§ About this exercise
When a record contains an image, skip the image and retype the rest of that record exactly.

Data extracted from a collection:

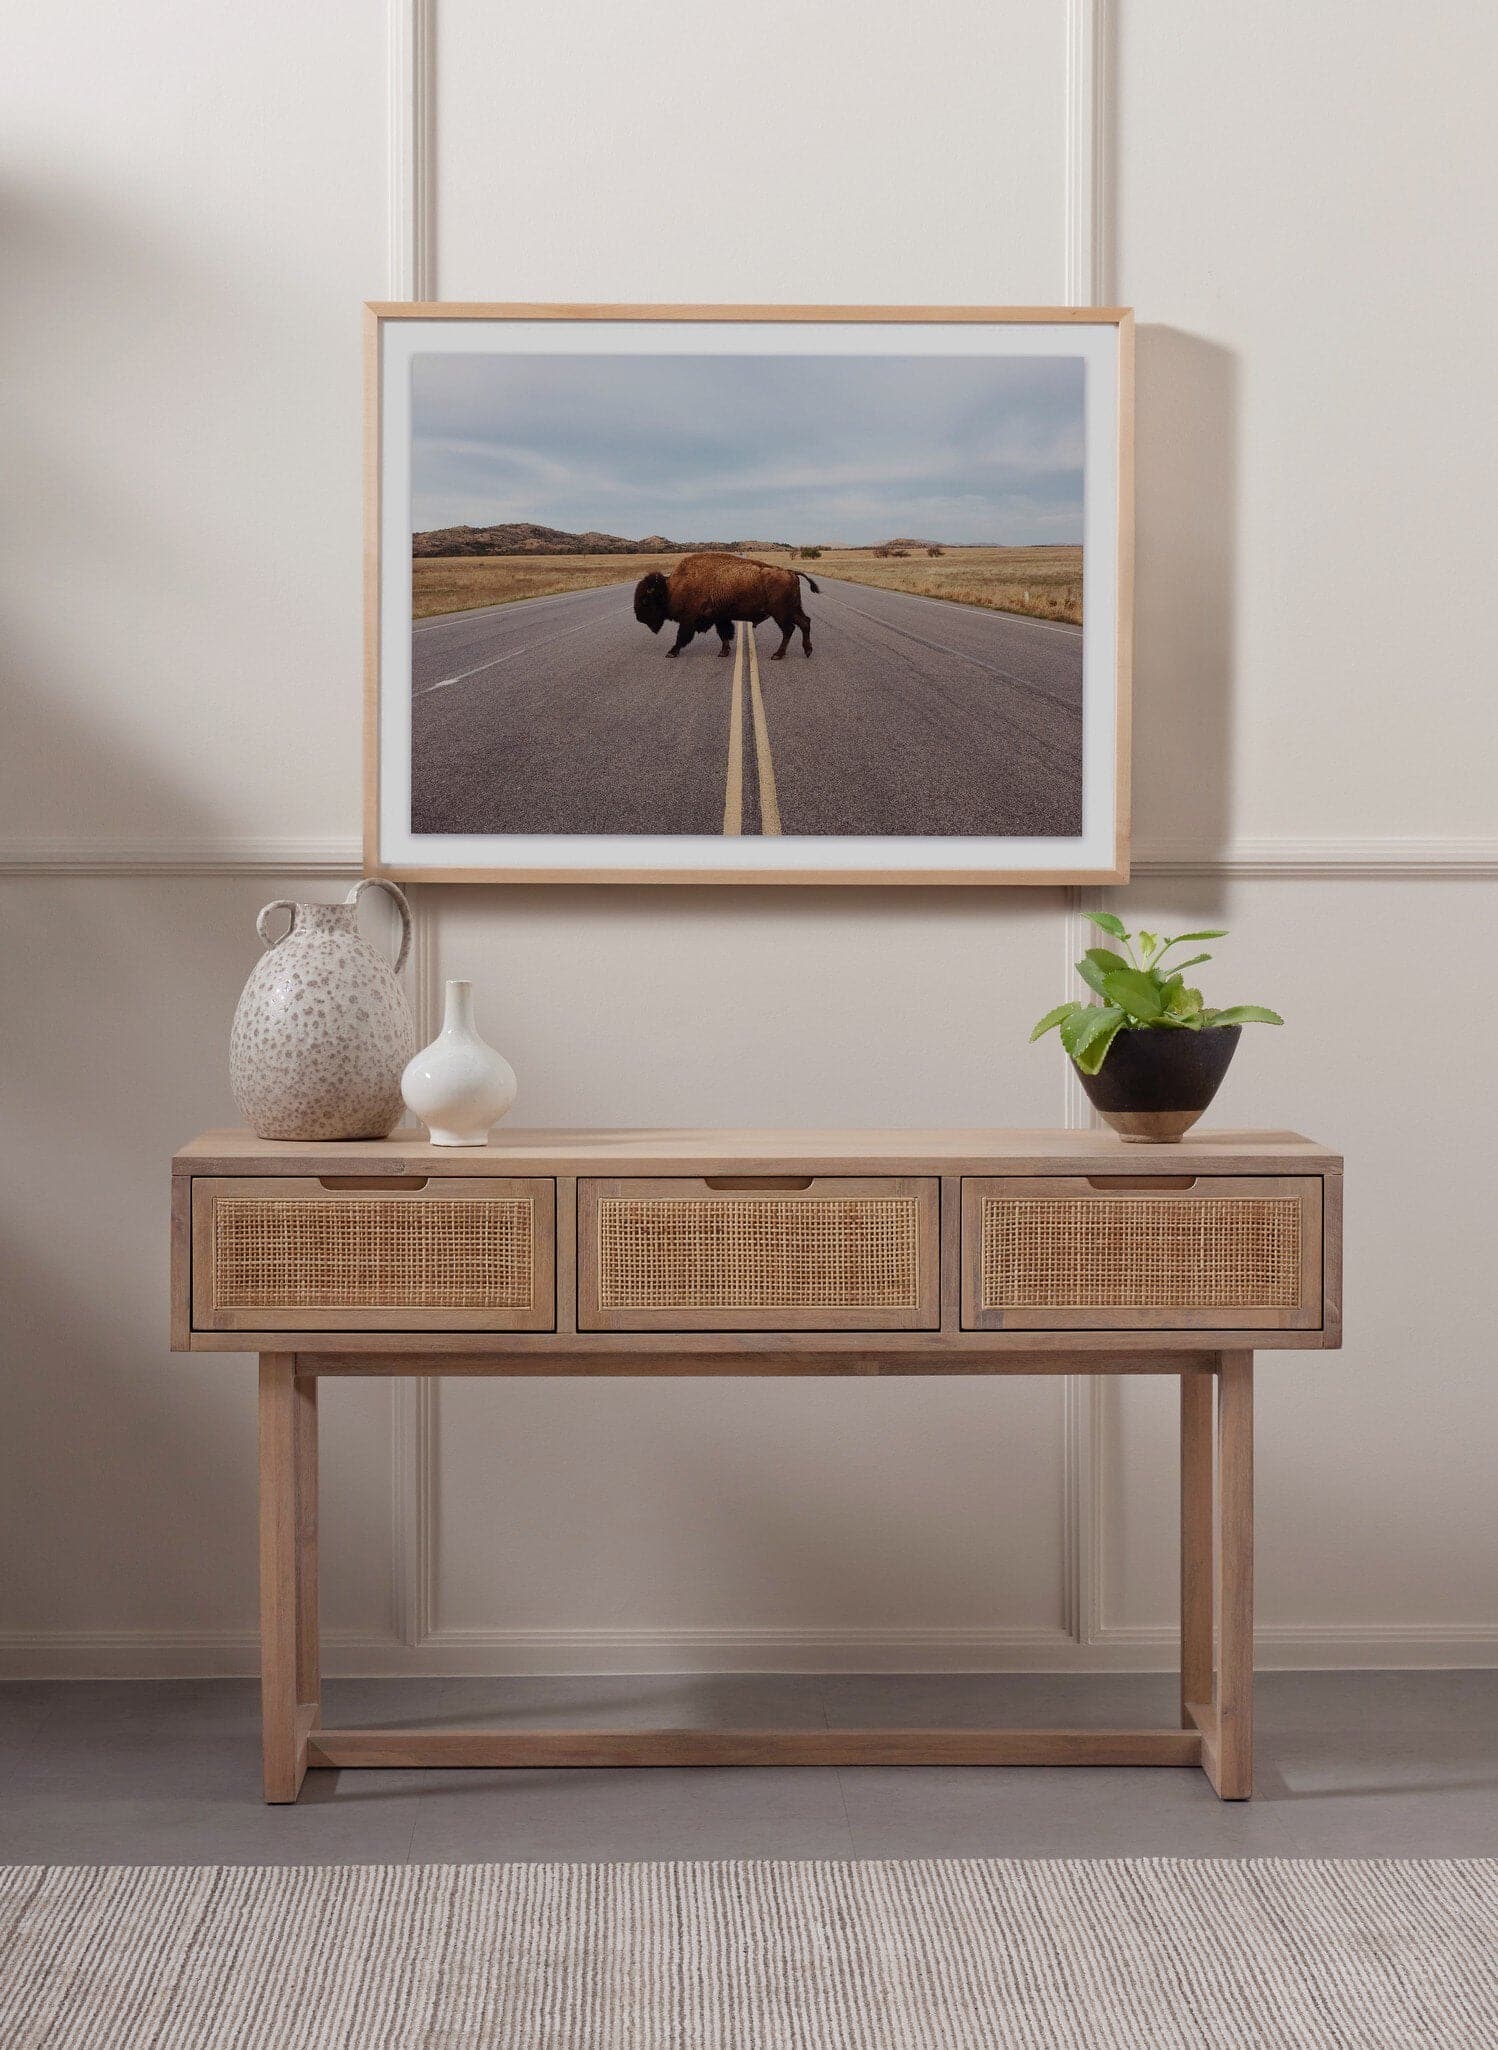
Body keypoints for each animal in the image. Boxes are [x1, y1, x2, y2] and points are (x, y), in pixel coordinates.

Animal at [631, 553, 819, 656]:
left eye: (644, 600)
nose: (639, 618)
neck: (672, 588)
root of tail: (790, 572)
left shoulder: (688, 619)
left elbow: (681, 637)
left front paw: (671, 652)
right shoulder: (719, 618)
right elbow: (724, 634)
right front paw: (723, 652)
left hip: (781, 613)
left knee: (789, 629)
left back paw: (778, 655)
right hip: (793, 609)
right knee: (805, 623)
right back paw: (807, 651)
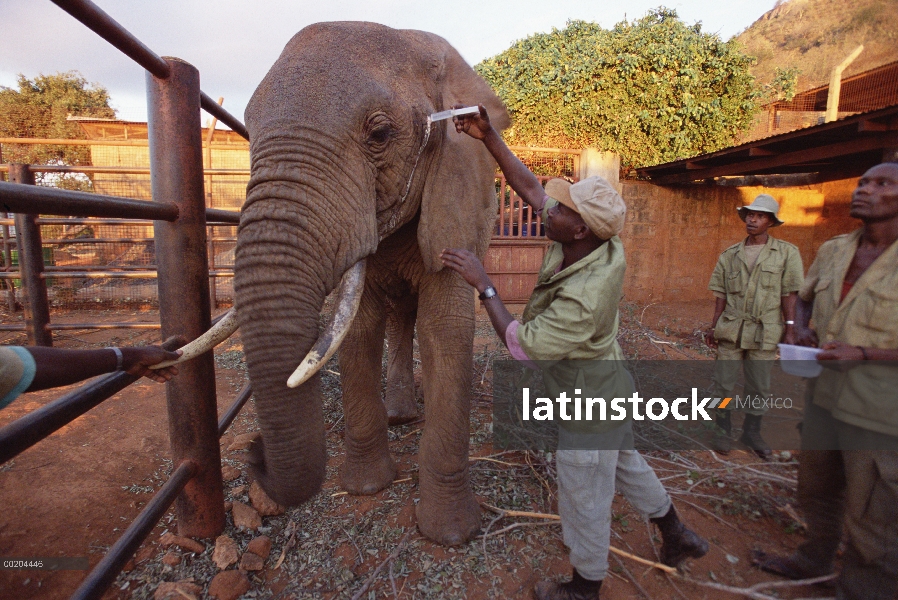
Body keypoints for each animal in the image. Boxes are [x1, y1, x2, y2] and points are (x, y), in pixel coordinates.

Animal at [234, 21, 508, 548]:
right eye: (248, 131)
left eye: (379, 134)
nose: (255, 453)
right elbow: (359, 328)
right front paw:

§ Exercise answer
Body keypoints for each animal in the image. Boxes are [x1, y1, x2, y2] and points are (x, y), in pixel coordinates.

Animal at [631, 553, 819, 656]:
left eye: (644, 600)
nose: (639, 618)
neck: (672, 588)
root of tail: (790, 572)
left shoulder: (688, 619)
left elbow: (681, 637)
left front paw: (671, 652)
right shoulder: (719, 618)
right elbow: (724, 634)
right front paw: (723, 652)
left hip: (781, 613)
left knee: (789, 629)
left back paw: (778, 655)
right hip: (793, 609)
right knee: (805, 623)
right back paw: (807, 651)
Body keypoints for each animal in the image. Boxes are [x1, y1, x2, y2] and points are (x, y), in pixel coordinates.

Animal at [234, 21, 508, 548]:
right eye: (248, 131)
left eye: (379, 134)
nose: (255, 453)
right elbow: (359, 328)
right front paw:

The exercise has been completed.